The present administration is at war with any science that does not advance its political objectives, so it forbids research on human stem cells taken from stored human fetuses about to be discarded in any case.
Chronically ill and aged patients are forced to endure to the very end, when some would prefer death with dignity and physician assisted suicide.
The list of problems caused by dogmatic religious ideas goes on.
Making money on it
I can't pretend to understand why religious organizations want to interfere with our decisions in critical areas of life planning. I suspect it is not from noble motives. Part of the problem must be what is called the authoritarian personality: a strong leader in a church can influence undecided followers. The church needs a constant supply of new members, so the more children there are among poor families the more potential members. Why did the Catholic Church fight so hard and spend so much money to try to defeat the Oregon Death with Dignity law?
Probably because old and dying people often turn to the church for comfort and are more likely to leave money to the church. Perhaps because nursing care for the elderly is a source of income. Perhaps it is sheer ego: the authoritarian belief that I know better than you and you should accept my view of the world, and if you don't you must be punished.
Is there a better idea?
Yes, there is a better idea, and it's called democracy. Let the people vote on these critical issues as the citizens of Oregon did twice to enact physician assisted suicide for the terminally ill.
Australian Philosopher Peter Singer has written extensively about ethical problems created by dogmatic authoritarian views. On the sanctity of life, he wrote: "During the next 35 years, the traditional view of the sanctity of human life will collapse under pressure from scientific, technological, and demographic developments.

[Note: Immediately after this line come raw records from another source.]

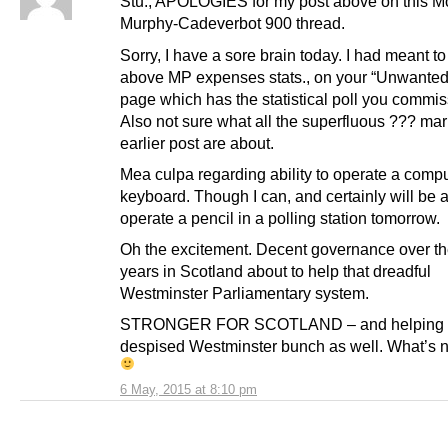
Stu., APOLOGIES for my post above on this M
Murphy-Cadeverbot 900 thread.
Sorry, I have a sore brain today. I had meant to
above MP expenses stats., on your “Unwante
page which has the statistical poll you commi
Also not sure what all the superfluous ??? mar
earlier post are about.
Mea culpa regarding ability to operate a comp
keyboard. Though I can, and certainly will be a
operate a pencil in a polling station tomorrow.
Oh the excitement. Decent governance over th
years in Scotland about to help that dreadful
Westminster Parliamentary system.
STRONGER FOR SCOTLAND – and helping 
despised Westminster bunch as well. What’s no
6 May, 2015 at 8:10 pm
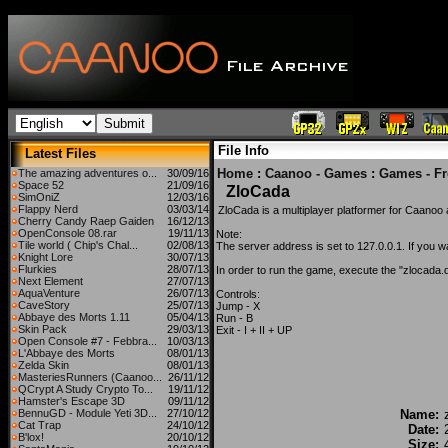
File Info
Latest Files
Home
:
Caanoo - Games
:
Games - F
The amazing adventures o...
30/09/16
Space 52
21/09/16
ZloCada
SimOniZ
12/03/16
Flappy Nerd
03/03/14
ZloCada is a multiplayer platformer for Caano
Cherry Candy Raep Gaiden
16/12/13
OpenConsole 08.rar
19/11/13
Note:
Tile world ( Chip's Chal...
02/08/13
The server address is set to 127.0.0.1. If you wa
Knight Lore
30/07/13
Flurkies
28/07/13
In order to run the game, execute the "zlocada.dg
Next Element
27/07/13
AquaVenture
26/07/13
Controls:
CaveStory
25/07/13
Jump - X
Abbaye des Morts 1.11
05/04/13
Run - B
Skin Pack
29/03/13
Exit - I + II + UP
Open Console #7 - Febbra...
10/03/13
L'Abbaye des Morts
08/01/13
Zelda Skin
08/01/13
MasteriesRunners (Caanoo...
26/11/12
QCrypt A Study Crypto To...
19/11/12
Hamster's Escape 3D
09/11/12
BennuGD - Module Yeti 3D...
27/10/12
Name:
Cat Trap
24/10/12
Date:
B'lox!
20/10/12
Size:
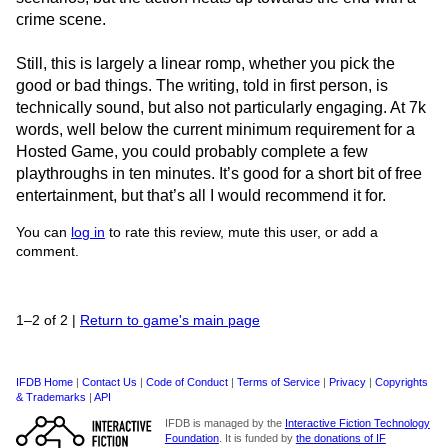
crime scene.
Still, this is largely a linear romp, whether you pick the
good or bad things. The writing, told in first person, is
technically sound, but also not particularly engaging. At 7k
words, well below the current minimum requirement for a
Hosted Game, you could probably complete a few
playthroughs in ten minutes. It’s good for a short bit of free
entertainment, but that’s all I would recommend it for.
You can
log in
to rate this review, mute this user, or add a
comment.
1–2 of 2
|
Return to game's main page
IFDB Home
|
Contact Us
|
Code of Conduct
|
Terms of Service
|
Privacy
|
Copyrights
& Trademarks
|
API
IFDB is managed by the
Interactive Fiction Technology
Foundation
. It is funded by
the donations of IF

By 2040, it may be that only a rump of hard-core, know-nothing religious fundamentalists will defend the view that every human life, from conception to death, is sacrosanct."
So, who are you going to give your money to? Someone who says part of you is sacred, or someone who says you are just a bag an animated chemicals with free choice that will eventually whither away and die to nothingness? Faced with such a hard question, it is little wonder that most people find comfort in religious beliefs. But, comfort is about all you get.
Either all life at any biological level is sacred or it is not. Either way, calling it sacred explains nothing, changes nothing, means nothing and only detracts from our understanding both of life itself and of social problems. However marvelous and complex life may be, it is a complex biological phenomenon, nothing more and nothing less.